Arancini or Arancine? 

Sicilian, a minority romance language, follows different grammatical and vocabulary rules than Standard Italian taught internationally.  Debates persist within not just Italy, but Sicily itself, whether the proper plural of these rice balls should be arancine or arancini. Furthermore, people can’t even agree on the singular noun, and some people make their rice balls with conical shapes over spherical ones! Those devoted to the “arancine” plural (arancina singular) cite that since the rice balls look like small oranges, called arance (arancia in the singular), this is most consistent form. Fans of the “arancini” plural (more recognized globally) disagree.

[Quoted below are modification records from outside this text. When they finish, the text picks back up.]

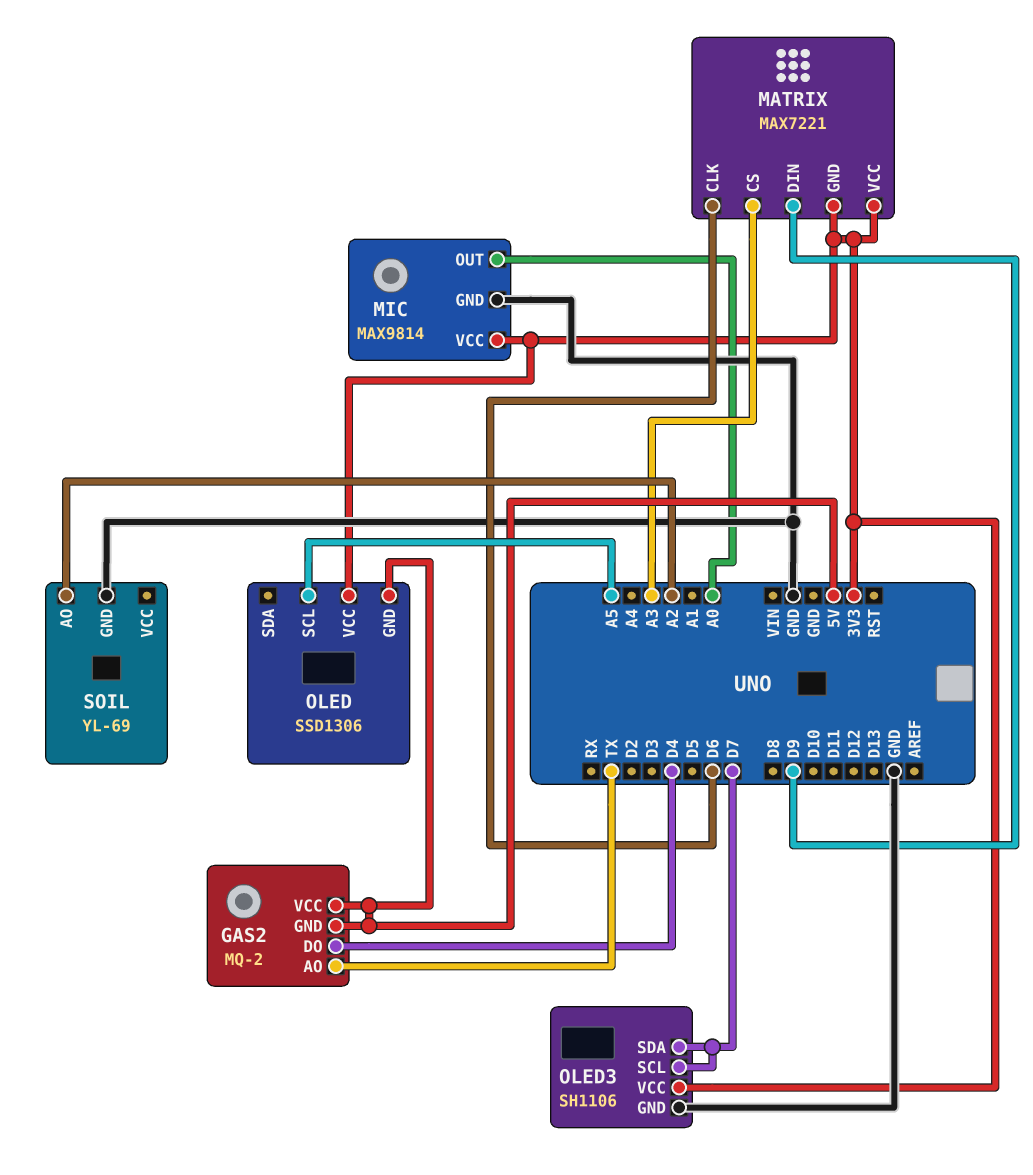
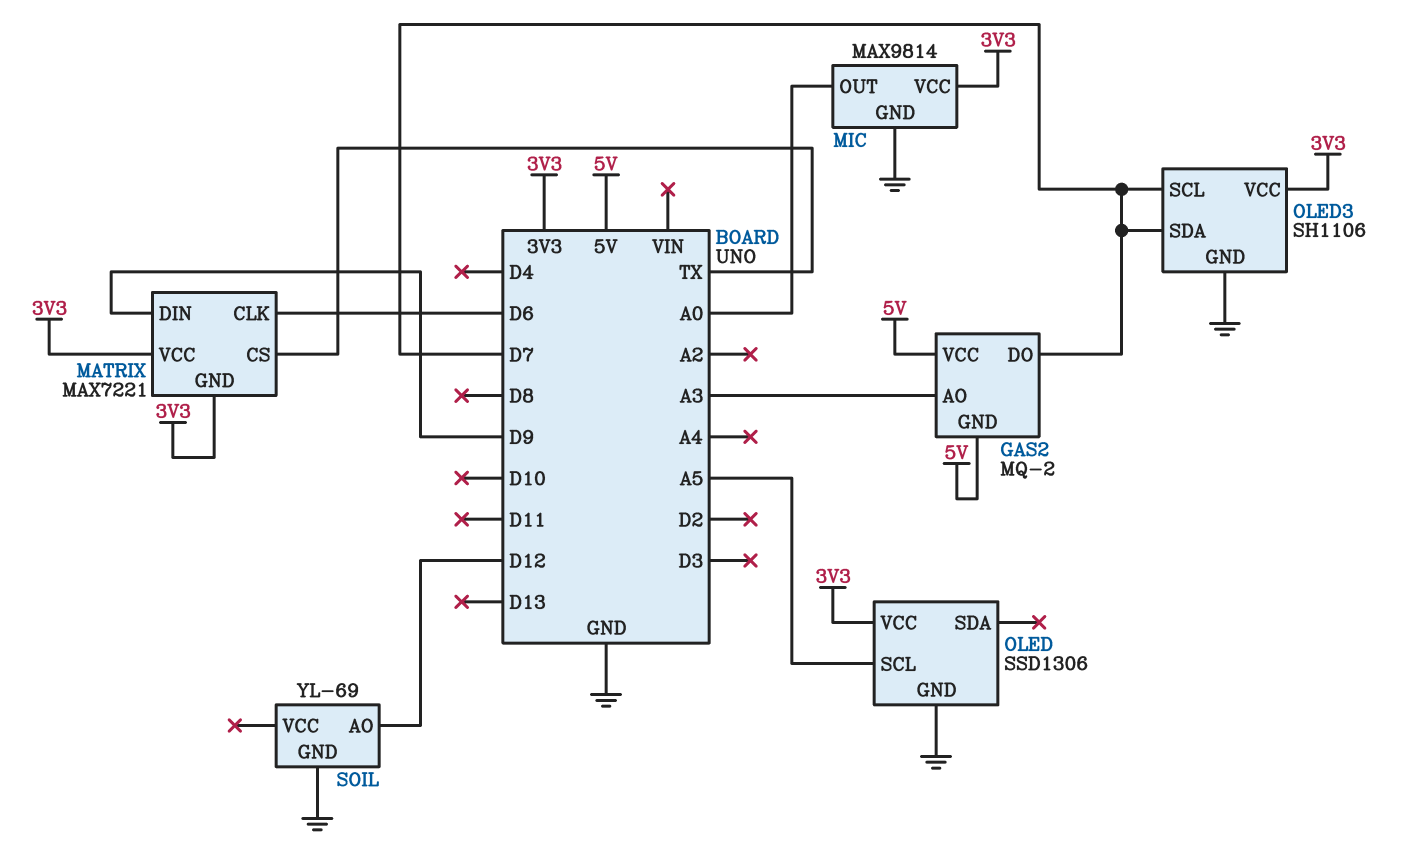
GAS2 pin AO: TX -> A3
GAS2 pin DO: D4 -> D7
MATRIX pin CS: A3 -> TX
OLED pin GND: 5V -> GND
SOIL pin AO: A2 -> D12

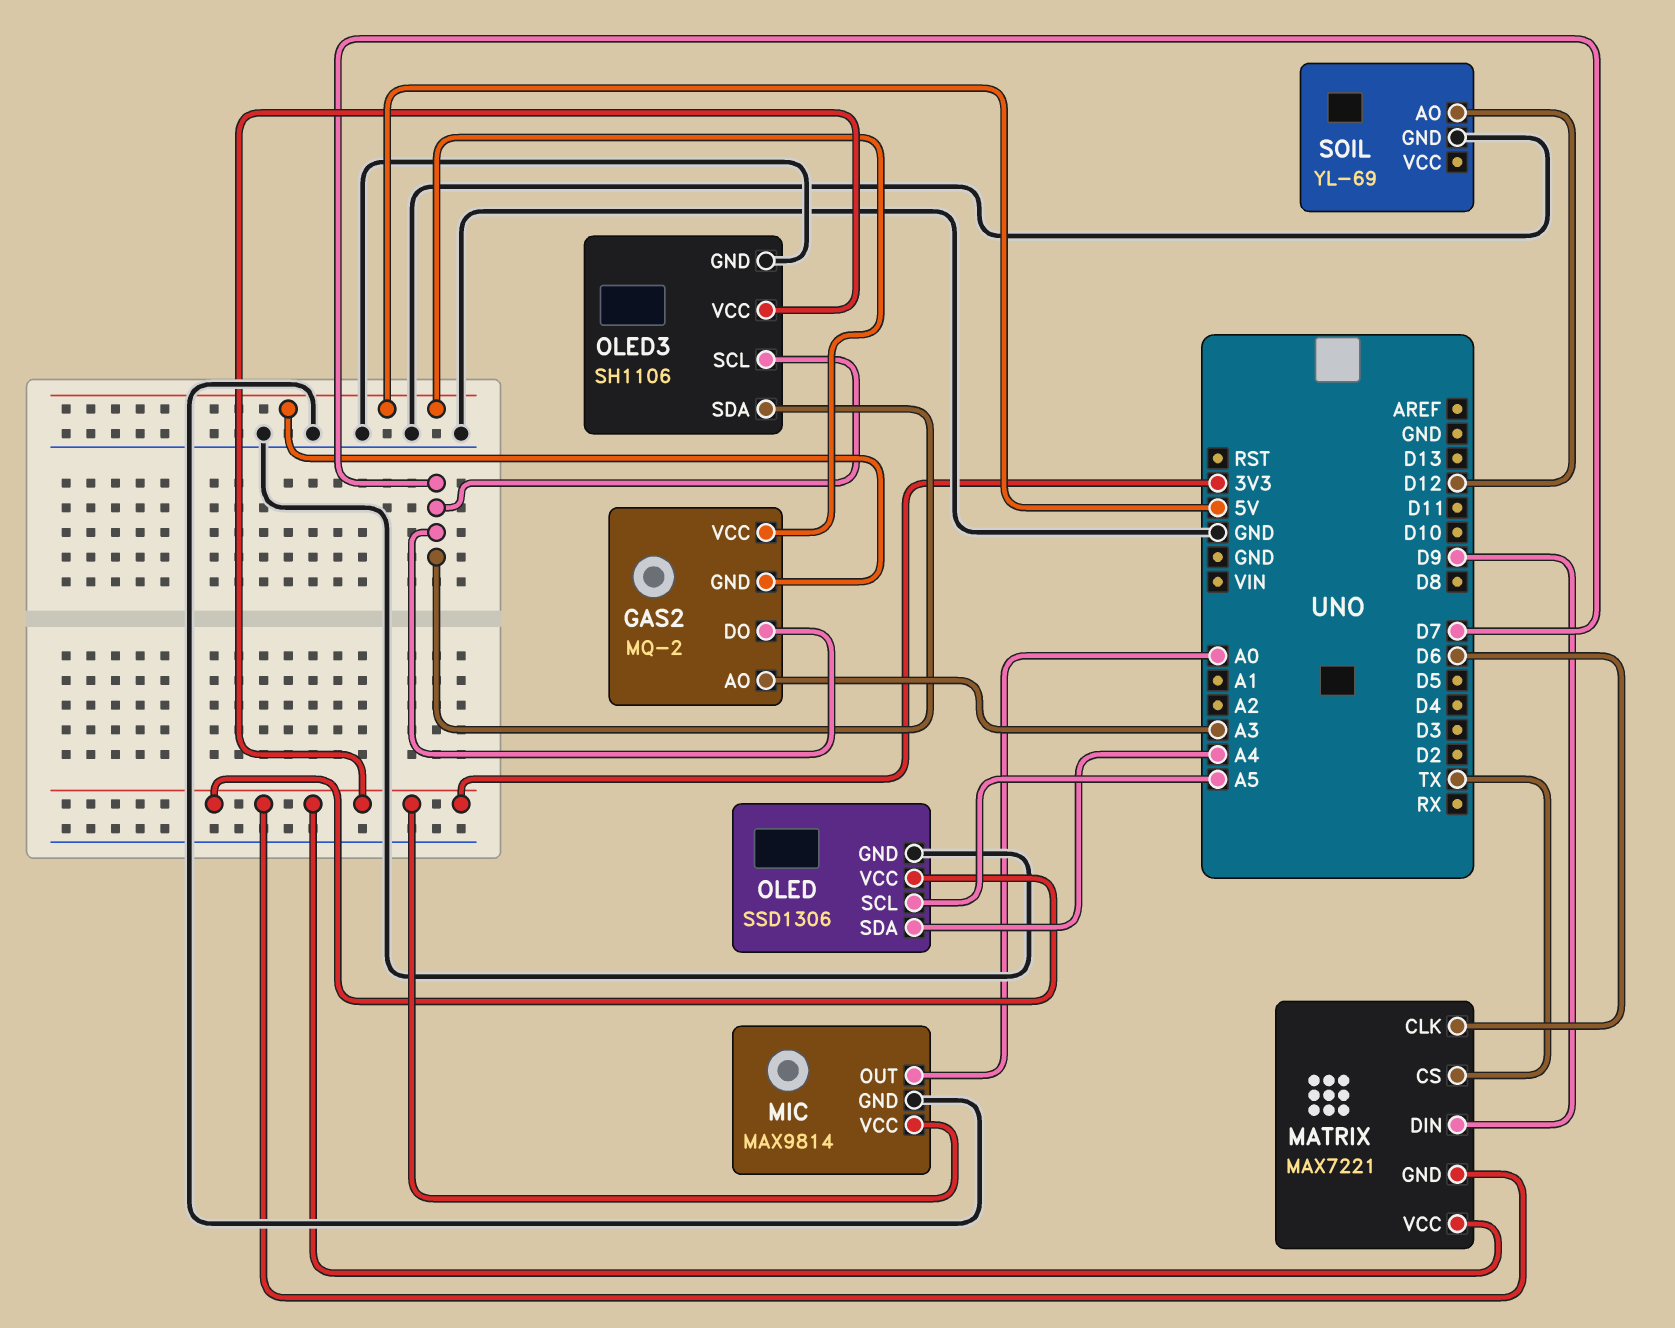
OLED pin SDA: none -> A4

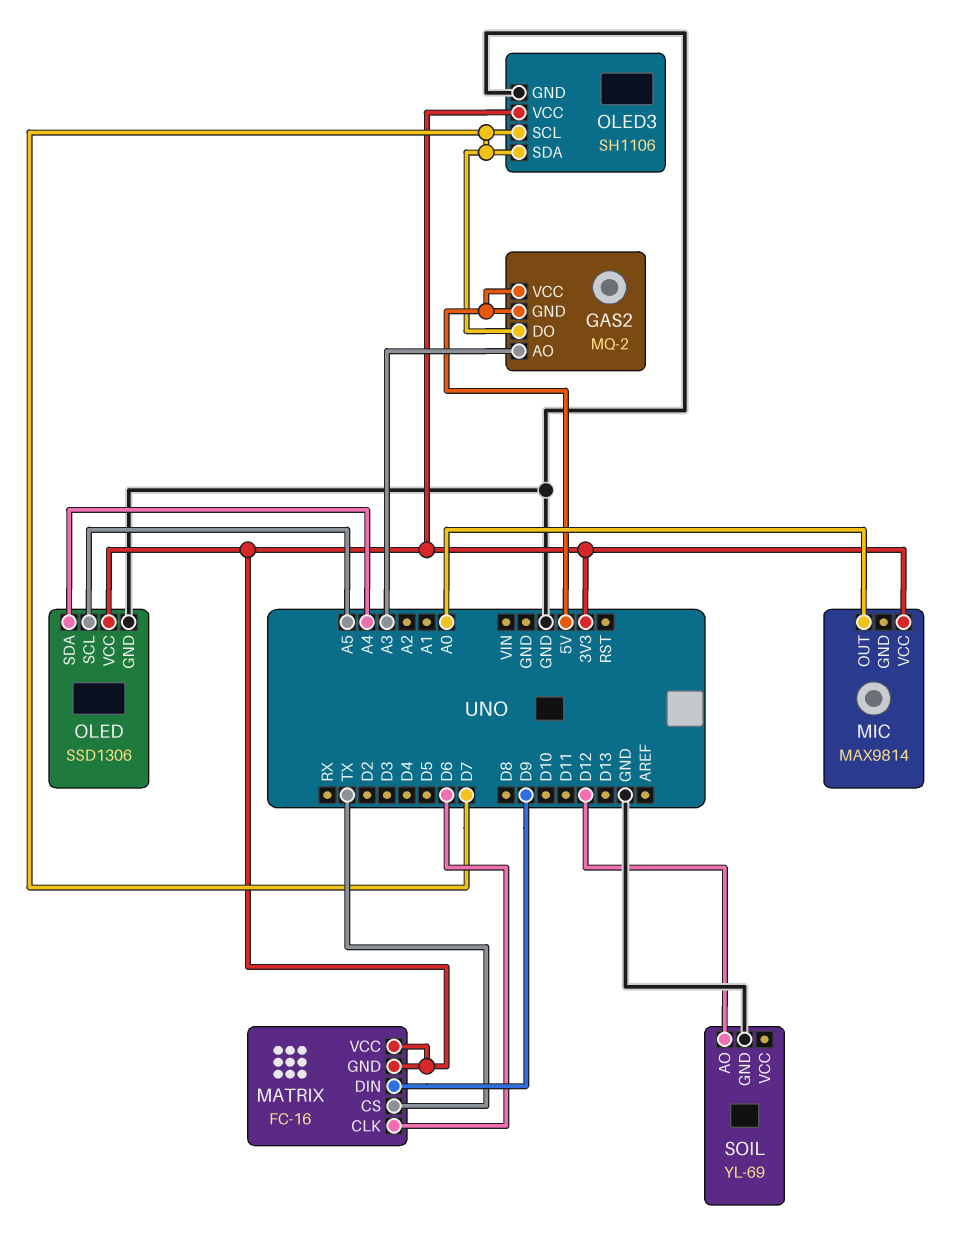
MATRIX: MAX7221 -> FC-16
MIC pin GND: GND -> none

comic about different spellings and shapes of arancine

Note: While using wheat-based products is more authentic, you can make these gluten-free by substituting in a good gluten-free flour that isn’t too dry or grainy. Coconut and regular rice flour (not sweet rice flour) might be too dry. I would recommend making breadcrumbs from a gluten free bread or finding Italian style gluten-free breadcrumbs over using panko breadcrumbs, since they change the texture quite a bit from the more authentic style. However, that may not bother you; I still love panko with many other dishes! If all you have handy are panko breadcrumbs, I recommend processing them as finely as possible.

NUTRITION FACTS

Number of Servings: at least 5
Fiber: 1.81 g
Carbs: 24.14

Calories per Serving: 182.3 kcal
Sugar: 1.77 g
Protein: 6.52 g

Weight per Serving: 92 g
Fats: 6.33 g
Iron: 1.24 mg

All servings and nutritional measurements are approximate. These estimates are intended for information and guidance purposes only. Please consult a licensed nutrition or medical professional if you need assistance.